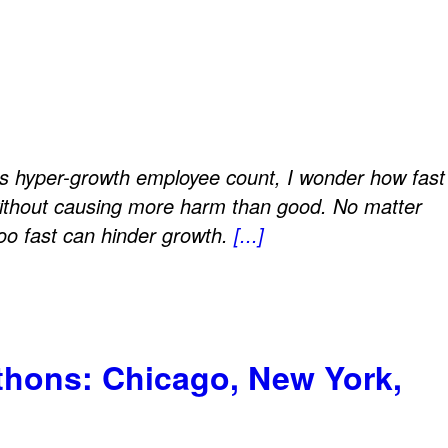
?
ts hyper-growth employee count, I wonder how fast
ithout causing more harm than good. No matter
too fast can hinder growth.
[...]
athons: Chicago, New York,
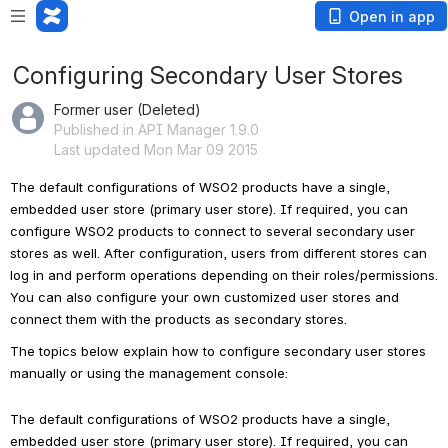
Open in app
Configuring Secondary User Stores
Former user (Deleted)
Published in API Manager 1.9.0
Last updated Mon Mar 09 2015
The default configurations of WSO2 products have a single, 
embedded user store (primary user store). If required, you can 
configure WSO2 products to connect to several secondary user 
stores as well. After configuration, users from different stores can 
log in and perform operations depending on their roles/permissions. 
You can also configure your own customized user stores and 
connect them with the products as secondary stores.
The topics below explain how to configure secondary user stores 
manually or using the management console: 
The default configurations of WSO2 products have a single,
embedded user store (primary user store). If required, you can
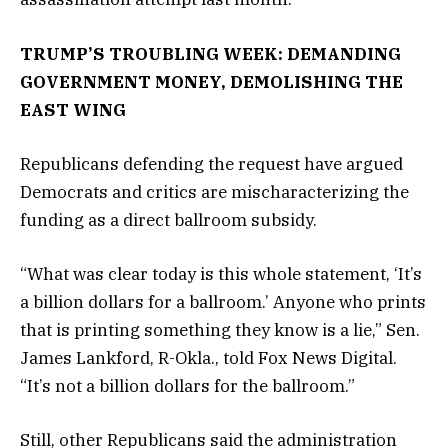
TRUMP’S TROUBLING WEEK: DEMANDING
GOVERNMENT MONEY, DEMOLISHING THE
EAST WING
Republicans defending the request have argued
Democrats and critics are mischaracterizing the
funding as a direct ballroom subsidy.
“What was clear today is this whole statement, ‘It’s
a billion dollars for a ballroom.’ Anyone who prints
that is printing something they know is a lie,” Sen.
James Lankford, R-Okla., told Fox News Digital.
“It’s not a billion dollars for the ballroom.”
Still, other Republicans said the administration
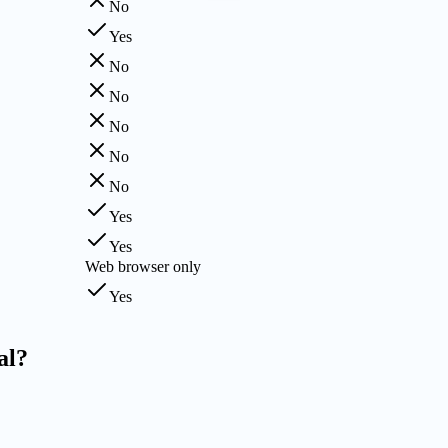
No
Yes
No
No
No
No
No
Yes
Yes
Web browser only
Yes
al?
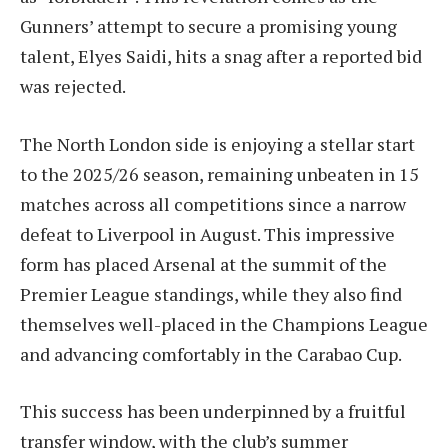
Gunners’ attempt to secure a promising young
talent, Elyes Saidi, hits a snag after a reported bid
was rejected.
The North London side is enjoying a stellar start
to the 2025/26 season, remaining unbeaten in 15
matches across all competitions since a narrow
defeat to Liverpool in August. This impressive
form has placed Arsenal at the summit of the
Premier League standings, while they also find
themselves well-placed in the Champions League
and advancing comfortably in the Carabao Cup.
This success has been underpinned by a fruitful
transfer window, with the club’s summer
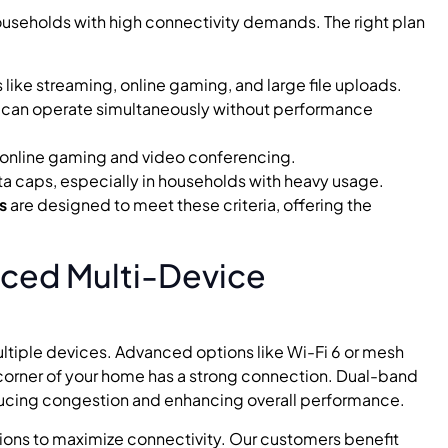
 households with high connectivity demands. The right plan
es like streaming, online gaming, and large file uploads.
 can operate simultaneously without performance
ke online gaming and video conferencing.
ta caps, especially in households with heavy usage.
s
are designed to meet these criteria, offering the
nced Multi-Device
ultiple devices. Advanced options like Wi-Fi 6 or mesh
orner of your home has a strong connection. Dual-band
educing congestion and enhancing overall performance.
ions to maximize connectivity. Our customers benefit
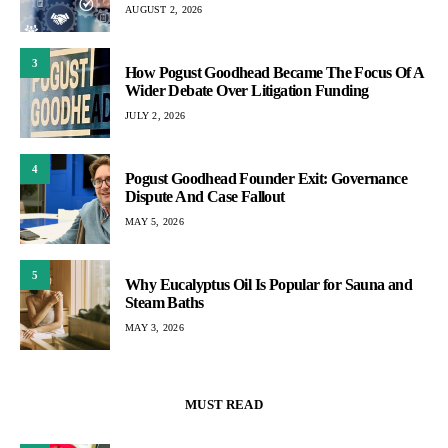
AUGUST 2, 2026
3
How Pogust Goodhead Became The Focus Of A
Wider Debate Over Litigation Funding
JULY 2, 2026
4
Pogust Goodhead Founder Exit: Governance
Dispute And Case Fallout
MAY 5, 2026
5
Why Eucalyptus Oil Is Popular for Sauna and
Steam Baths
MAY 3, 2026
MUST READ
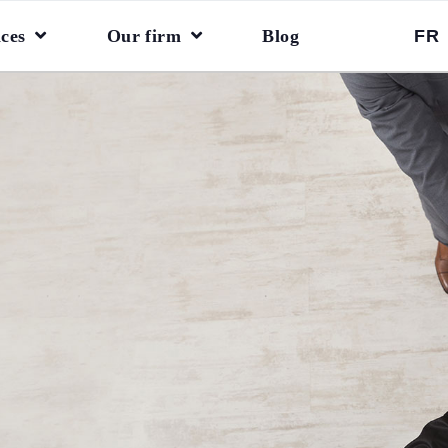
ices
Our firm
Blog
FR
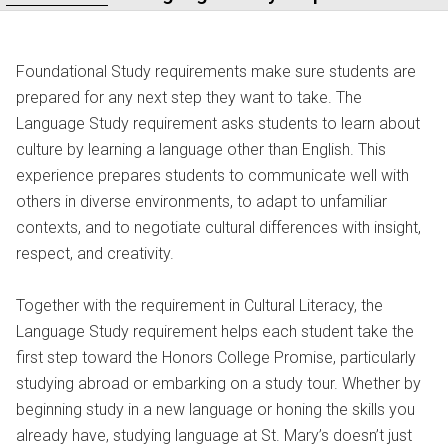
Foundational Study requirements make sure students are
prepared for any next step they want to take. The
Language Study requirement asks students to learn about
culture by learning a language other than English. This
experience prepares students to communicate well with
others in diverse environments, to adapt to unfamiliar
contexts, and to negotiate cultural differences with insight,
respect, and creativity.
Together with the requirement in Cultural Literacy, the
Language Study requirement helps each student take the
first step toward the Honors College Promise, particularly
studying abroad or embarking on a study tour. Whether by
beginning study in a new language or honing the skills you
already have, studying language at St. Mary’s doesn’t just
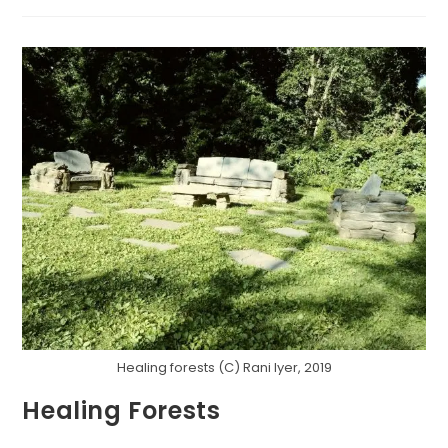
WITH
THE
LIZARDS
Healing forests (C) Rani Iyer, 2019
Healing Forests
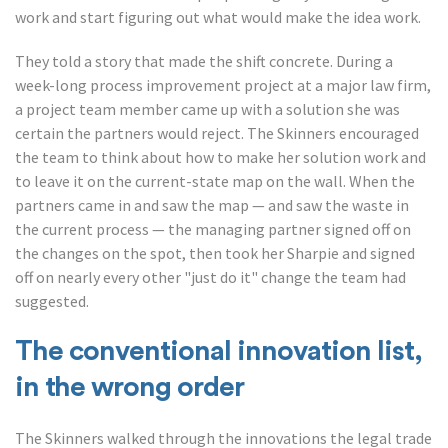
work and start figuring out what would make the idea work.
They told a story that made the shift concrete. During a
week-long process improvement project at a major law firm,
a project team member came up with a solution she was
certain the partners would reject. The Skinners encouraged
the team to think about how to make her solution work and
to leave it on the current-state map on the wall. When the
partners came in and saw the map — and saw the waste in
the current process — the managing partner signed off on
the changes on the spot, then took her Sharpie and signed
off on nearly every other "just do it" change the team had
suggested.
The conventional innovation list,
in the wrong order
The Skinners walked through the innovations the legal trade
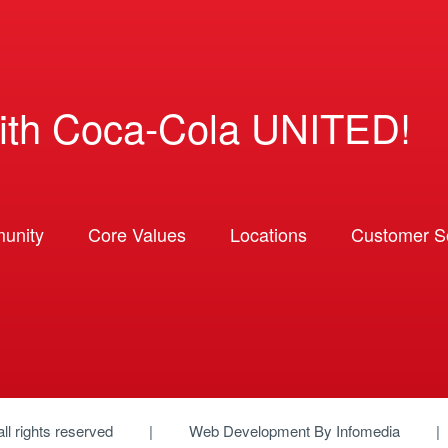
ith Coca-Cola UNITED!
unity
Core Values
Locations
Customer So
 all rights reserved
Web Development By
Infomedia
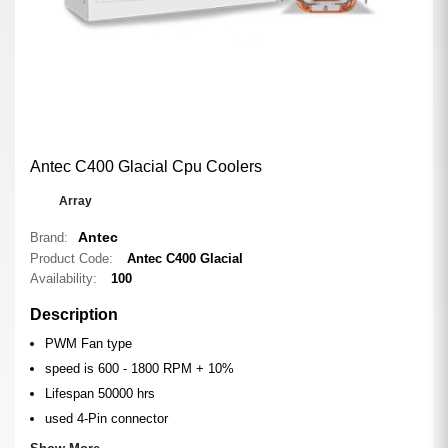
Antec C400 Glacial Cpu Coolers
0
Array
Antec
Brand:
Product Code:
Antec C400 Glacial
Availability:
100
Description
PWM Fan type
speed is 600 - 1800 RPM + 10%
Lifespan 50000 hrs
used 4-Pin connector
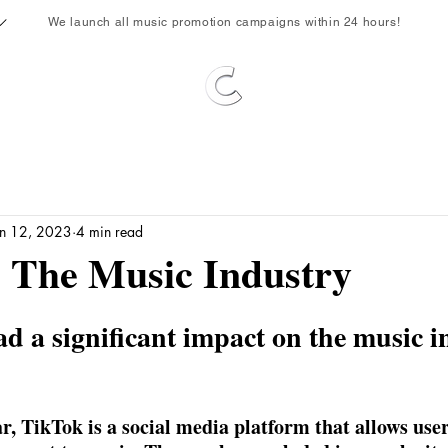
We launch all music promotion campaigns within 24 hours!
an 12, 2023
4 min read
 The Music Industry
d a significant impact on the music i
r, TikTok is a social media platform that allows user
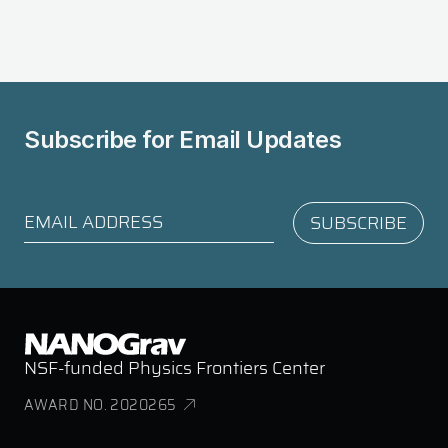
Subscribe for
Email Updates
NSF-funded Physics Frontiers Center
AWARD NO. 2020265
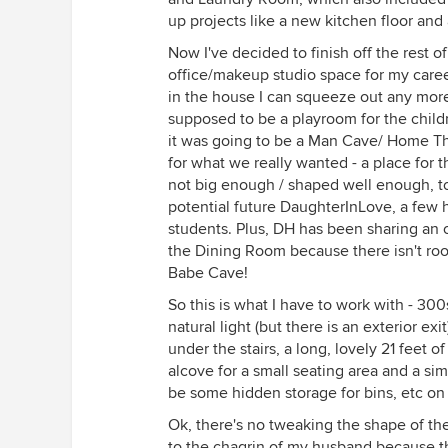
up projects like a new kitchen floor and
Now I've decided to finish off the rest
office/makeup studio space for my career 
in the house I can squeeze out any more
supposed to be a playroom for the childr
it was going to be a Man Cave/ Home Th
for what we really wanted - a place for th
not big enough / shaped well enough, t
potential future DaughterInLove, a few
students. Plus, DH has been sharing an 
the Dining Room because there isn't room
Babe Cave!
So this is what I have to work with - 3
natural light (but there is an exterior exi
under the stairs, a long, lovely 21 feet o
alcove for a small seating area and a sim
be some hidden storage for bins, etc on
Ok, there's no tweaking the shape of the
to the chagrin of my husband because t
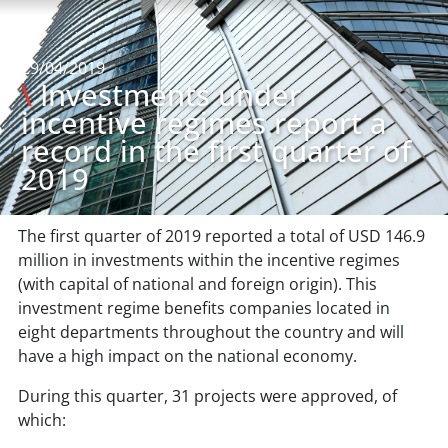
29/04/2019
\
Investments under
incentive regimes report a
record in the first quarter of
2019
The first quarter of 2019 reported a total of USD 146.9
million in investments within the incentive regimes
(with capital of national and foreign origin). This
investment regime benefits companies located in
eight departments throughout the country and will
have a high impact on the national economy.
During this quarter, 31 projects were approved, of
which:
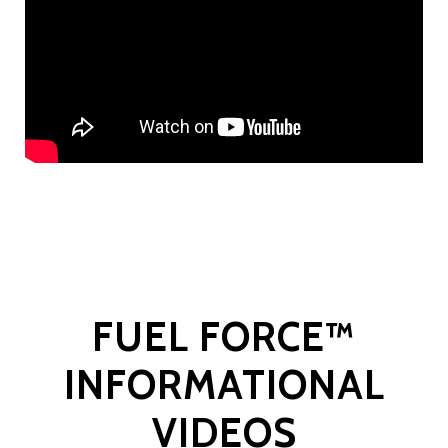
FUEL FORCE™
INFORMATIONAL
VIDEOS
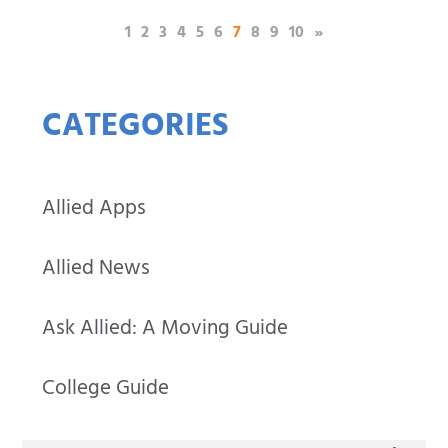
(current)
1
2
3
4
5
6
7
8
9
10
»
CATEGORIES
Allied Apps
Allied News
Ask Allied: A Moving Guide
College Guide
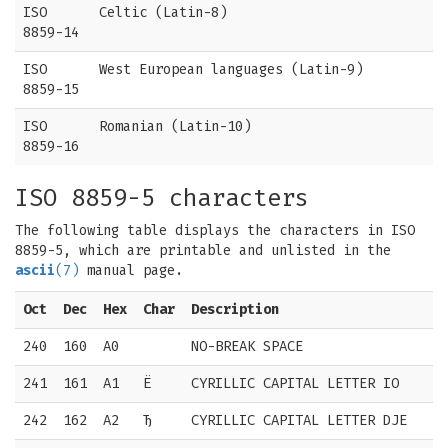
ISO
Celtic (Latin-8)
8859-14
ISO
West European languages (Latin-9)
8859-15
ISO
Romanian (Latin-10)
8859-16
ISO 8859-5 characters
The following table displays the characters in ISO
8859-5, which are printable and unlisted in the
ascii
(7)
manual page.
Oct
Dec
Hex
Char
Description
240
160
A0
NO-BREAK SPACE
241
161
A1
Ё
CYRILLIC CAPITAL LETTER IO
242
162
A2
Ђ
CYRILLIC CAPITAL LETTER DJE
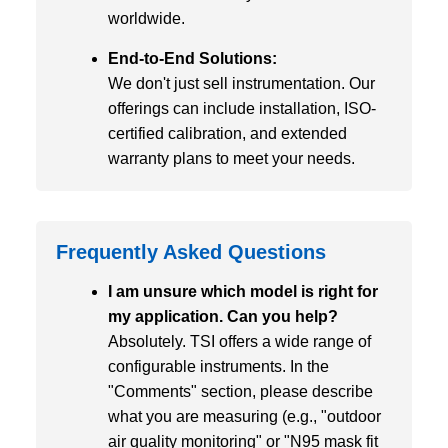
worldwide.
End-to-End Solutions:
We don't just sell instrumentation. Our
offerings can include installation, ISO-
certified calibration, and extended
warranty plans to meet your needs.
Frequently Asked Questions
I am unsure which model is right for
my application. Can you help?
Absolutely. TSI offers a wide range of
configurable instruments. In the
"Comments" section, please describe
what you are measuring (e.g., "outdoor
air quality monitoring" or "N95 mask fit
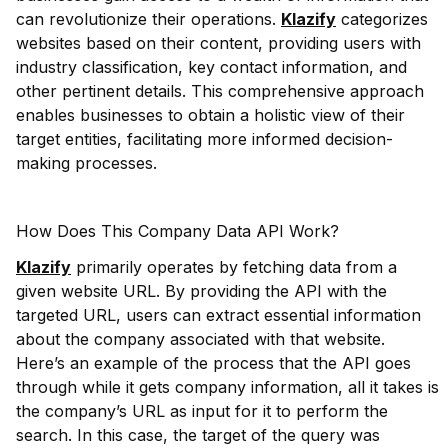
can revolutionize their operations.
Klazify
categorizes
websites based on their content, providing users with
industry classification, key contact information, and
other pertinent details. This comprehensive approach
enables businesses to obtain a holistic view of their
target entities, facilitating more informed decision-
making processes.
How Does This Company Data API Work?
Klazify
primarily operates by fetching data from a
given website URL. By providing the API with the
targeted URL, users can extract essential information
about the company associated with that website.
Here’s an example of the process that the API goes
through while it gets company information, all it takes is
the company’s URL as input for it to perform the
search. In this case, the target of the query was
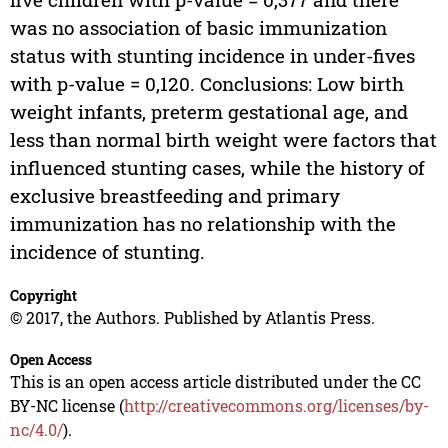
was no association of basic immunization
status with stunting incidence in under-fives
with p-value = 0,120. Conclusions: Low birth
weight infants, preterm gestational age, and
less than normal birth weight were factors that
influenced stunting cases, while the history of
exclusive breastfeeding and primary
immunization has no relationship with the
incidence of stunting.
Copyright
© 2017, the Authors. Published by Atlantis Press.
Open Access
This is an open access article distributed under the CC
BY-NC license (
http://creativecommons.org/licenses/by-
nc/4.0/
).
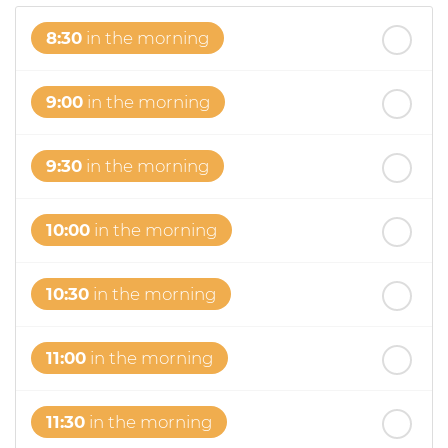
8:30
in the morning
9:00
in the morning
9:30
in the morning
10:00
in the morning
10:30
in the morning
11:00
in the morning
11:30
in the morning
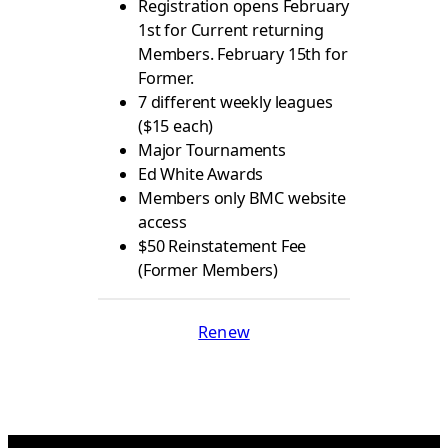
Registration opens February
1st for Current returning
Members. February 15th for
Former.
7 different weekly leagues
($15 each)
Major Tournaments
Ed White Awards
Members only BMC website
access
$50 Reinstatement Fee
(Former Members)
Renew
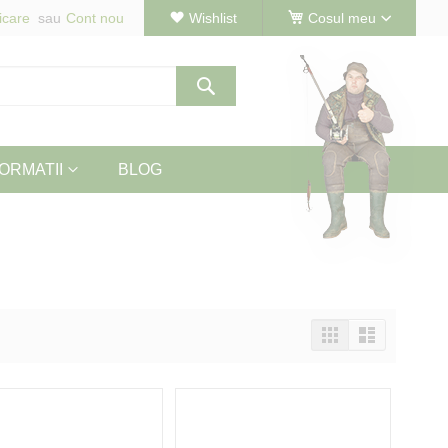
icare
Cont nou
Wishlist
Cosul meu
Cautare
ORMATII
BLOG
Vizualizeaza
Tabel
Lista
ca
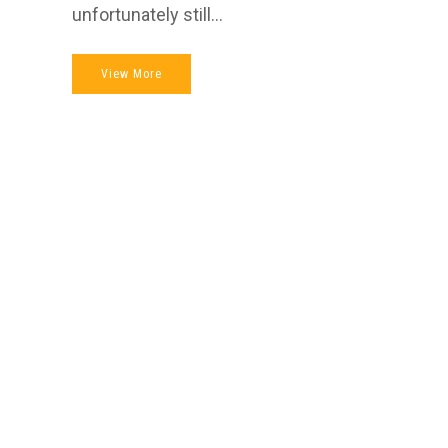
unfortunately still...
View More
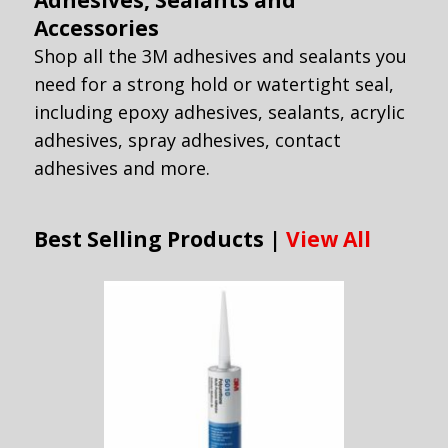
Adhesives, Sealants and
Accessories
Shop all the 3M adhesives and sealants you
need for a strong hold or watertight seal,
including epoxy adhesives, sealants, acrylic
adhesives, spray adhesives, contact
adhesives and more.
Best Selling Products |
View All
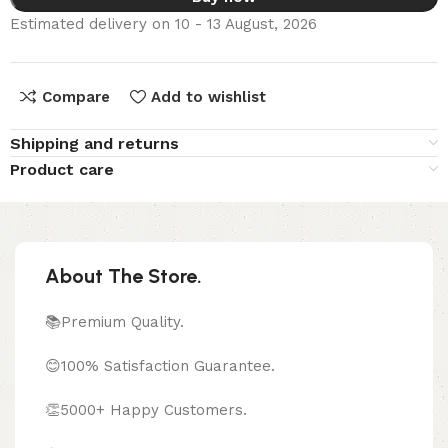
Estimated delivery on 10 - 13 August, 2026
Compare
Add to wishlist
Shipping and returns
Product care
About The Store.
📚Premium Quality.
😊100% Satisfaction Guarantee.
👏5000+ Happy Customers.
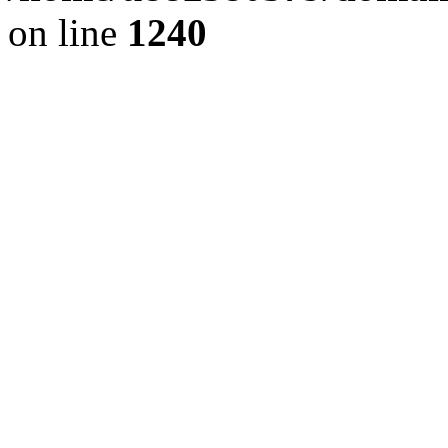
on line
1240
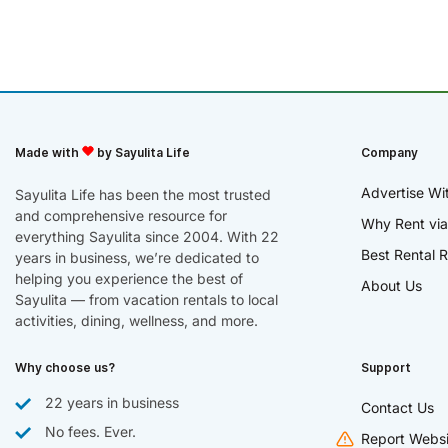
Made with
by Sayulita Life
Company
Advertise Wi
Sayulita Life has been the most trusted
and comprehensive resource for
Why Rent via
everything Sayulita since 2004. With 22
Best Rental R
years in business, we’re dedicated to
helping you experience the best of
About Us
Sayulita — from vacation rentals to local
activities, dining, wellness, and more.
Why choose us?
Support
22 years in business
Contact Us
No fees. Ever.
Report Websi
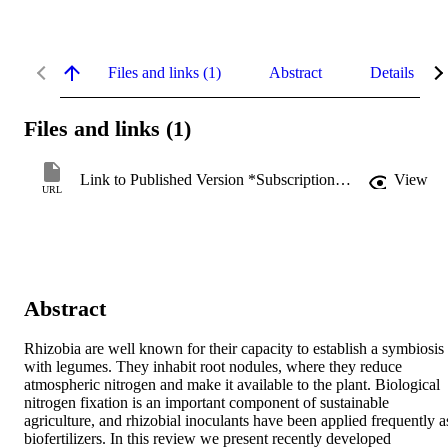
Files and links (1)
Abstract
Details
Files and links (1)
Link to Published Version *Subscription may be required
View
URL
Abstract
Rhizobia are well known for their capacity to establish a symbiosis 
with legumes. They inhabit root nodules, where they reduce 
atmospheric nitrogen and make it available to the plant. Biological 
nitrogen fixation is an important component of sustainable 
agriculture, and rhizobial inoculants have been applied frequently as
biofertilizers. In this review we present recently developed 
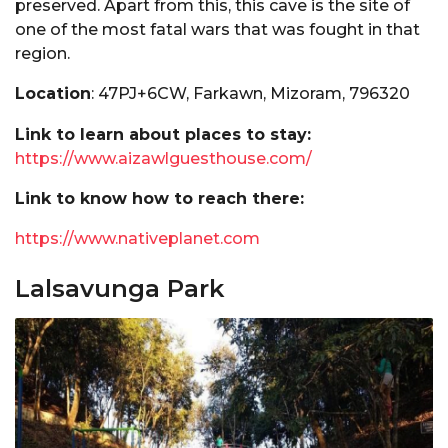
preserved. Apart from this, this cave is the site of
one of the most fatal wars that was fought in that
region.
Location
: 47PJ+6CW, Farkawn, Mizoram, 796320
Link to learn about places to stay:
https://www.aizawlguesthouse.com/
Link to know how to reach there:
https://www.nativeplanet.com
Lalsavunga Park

__Task requirements__
Copy out, from the listing above, every line that contains the word "Sayulita".

__Response to the task__
by Sayulita Life
Sayulita Life has been the most trusted
everything Sayulita since 2004. With 22
Sayulita — from vacation rentals to local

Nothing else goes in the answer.